Mesmo assim, a Lyrica concorre
com Cymbalta, o primeiro
antidepressivo aprovado para fibromialgia. A Eli Lilly propôs o uso de Cymbalta
para a “dor” física da depressão, em uma campanha chamada “depressão machuca”
antes da aprovação do tratamento para fibromialgia. O tratamento de pacientes
com fibromialgia com Lyrica ou Cymbalta custa cerca de US$10 mil, segundo
diários médicos.
A indústria farmacêutica e Wall Street podem estar felizes com os medicamentos
para fibromialgia, mas os pacientes não. No site de avaliação de medicamentos,
askapatient.com, pacientes que usam Cymbalta relatam calafrios, problemas
maxilares, “pings” elétricos em seus cérebros, e problemas nos olhos. Nesse
ano, quatro pacientes relataram a vontade de se matar, um efeito colateral
frequente do Cymbalta. Usuários de Lyrica relatam no askapatient perda de
memória, confusão, ganho extremo de peso, queda de cabelo, capacidade de
dirigir automóveis comprometida, desorientação, espasmos e outros ainda piores.
Alguns pacientes tomam os dois medicamentos.

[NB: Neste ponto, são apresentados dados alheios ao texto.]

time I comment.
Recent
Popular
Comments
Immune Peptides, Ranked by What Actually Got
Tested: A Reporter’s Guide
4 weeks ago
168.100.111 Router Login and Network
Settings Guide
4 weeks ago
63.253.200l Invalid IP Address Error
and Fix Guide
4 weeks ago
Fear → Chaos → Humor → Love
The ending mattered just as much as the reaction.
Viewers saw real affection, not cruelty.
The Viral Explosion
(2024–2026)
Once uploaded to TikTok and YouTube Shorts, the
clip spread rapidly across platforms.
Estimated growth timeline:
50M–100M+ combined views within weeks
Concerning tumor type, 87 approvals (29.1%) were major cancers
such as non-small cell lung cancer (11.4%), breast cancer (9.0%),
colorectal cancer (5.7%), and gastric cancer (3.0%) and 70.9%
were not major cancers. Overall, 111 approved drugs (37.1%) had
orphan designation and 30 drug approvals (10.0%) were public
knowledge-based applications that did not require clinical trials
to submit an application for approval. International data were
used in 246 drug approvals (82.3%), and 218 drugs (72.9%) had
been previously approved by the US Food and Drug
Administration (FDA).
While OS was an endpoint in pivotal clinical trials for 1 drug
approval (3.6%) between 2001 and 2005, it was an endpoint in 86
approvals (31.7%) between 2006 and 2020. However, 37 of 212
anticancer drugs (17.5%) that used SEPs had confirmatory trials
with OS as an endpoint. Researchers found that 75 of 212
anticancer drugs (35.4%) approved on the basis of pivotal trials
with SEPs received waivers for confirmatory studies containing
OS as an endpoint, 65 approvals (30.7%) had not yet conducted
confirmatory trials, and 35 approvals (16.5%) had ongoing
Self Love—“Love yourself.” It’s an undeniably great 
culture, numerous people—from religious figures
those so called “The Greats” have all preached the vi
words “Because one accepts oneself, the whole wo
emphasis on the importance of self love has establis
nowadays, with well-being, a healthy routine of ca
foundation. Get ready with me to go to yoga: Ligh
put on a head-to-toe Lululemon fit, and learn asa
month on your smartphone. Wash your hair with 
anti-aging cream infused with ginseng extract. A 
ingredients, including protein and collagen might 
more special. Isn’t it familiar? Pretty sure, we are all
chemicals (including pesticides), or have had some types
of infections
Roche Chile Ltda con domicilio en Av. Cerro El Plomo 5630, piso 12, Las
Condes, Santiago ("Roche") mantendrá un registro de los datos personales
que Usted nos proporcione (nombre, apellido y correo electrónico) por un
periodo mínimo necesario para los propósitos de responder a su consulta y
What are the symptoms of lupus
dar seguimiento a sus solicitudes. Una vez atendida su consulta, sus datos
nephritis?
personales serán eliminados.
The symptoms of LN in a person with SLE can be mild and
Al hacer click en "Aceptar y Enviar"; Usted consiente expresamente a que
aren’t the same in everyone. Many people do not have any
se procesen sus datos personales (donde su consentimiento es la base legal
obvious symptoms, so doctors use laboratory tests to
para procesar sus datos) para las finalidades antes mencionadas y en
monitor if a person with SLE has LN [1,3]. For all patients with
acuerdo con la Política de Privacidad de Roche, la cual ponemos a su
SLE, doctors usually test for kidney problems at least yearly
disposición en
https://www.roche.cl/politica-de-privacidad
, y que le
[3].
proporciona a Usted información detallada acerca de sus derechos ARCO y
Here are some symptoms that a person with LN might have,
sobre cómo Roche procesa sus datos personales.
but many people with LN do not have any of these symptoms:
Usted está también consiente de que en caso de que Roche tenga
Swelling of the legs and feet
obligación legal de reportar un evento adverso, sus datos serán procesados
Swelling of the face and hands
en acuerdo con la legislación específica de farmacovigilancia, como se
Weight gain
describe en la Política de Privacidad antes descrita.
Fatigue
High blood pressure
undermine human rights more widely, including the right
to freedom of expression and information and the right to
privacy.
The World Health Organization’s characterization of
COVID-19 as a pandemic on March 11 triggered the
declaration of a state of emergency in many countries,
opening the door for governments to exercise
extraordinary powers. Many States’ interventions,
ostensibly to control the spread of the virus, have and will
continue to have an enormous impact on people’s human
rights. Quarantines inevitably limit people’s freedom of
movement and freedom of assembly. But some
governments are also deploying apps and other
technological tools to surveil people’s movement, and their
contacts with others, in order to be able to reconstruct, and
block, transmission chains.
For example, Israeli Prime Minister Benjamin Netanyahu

Disfunções do sono: Insônia no meio da noite
Disfunções do sono são uma mina de ouro para os laboratórios porque todo mundo
dorme – ou assiste TV, quando não consegue. Para agitar o mercado de insônia,
as corporações criaram subcategorias de insônia, como crônica, aguda,
transitória, inicial, de início tardio, causada pela menopausa, e a grande
categoria de sono não reparador. Nesse outono [primavera no hemisfério Sul], as
apareceu uma nova versão do Ambien para insônia “no meio da noite”, chamado
Intermezzo – ainda que Ambien seja,
paradoxalmente, indutor de momentos conscientes durante o sono. As pessoas
“acordam” em um blackout do Ambien e andam, falam, dirigem, fazem ligações e
comem.
Muitos ficaram sabendo desse efeito do Ambien quando Patrick Kennedy, ex-parlamentar de Rhode Island, dirigiu até
Capitol Hill para “votar” às 2h45min da manhã em 2006, sob efeito do remédio, e
bateu seu Mustang. Mas foi comer sob o efeito do Ambien que trouxe a pior
discussão sobre o medicamento. Pessoas em forma acordavam no meio de montanhas
de embalagens de pizza, salgadinhos e sorvete – cujo conteúdo tinha sido comido
pelos seus “gêmeos maus”, criados pelo remédio.
Sonolência excessiva e transtorno do sono por turno de trabalho
Não é preciso dizer: pessoas com insônia não estarão com os olhos brilhando e
coradas no dia seguinte – tanto faz se elas não tiverem dormido, ou se tiverem,
em seu corpo, resíduos de medicamentos para dormir. Na verdade, essas pessoas
estão sofrendo da pouco reconhecida e pouco relatada epidemia da Sonolência
Excessiva durante o Dia. As principais causas da SED são apnéia do sono e
narcolepsia. Mas no ano passado, as corporações farmacêuticas sugeriram uma
causa relacionada ao estilo de vida: “transtorno do sono por turno de
trabalho”. Anúncios de Provigil, um estimulante que trata SED, junto com
Nuvigil, mostram um juiz vestindo um roupão preto, no trabalho, com a frase
“lutando para combater o nevoeiro?”.
Obviamente, agentes estimulantes contribuem com a insônia, que contribui com
problemas de sonolência durante o dia, em um tipo de ciclo farmacêutico
perpétuo. De fato, o hábito de tomar medicamentos para insônia e para ficar
alerta é tão comum que ameaça a criação de um novo significado para “AA” – Adderal
e Ambien.
Insônia que é depressão
Disfunções do sono também deram nova vida aos antidepressivos. Médicos agora
prescrevem mais antidepressivos para insônia que medicamentos para insônia, de
acordo com a CNN. É também comum que eles combinem os dois, já que “insônia e
depressão frequentemente ocorrem conjuntamente, mas não fica claro qual é a
causa e qual é o sintoma”.
WebMD concorda com o uso das
duas drogas. “Pacientes deprimidos com insônia que são tratados com
antidepressivos e remédios para dormir se saem melhor que aqueles tratados
apenas com antidepressivos”, escreve.
De fato, muitas das novas doenças de massa, desde DDAH em adultos e AR até
fibromialgia são tratadas com medicamentos novos junto com outros que já
existiam e que não estão funcionando. É uma invenção das corporações
polifarmácia. Isso lembra do dono de loja que diz “eu sei que 50% da minha
propaganda é desperdiçada – só não sei qual 50%”.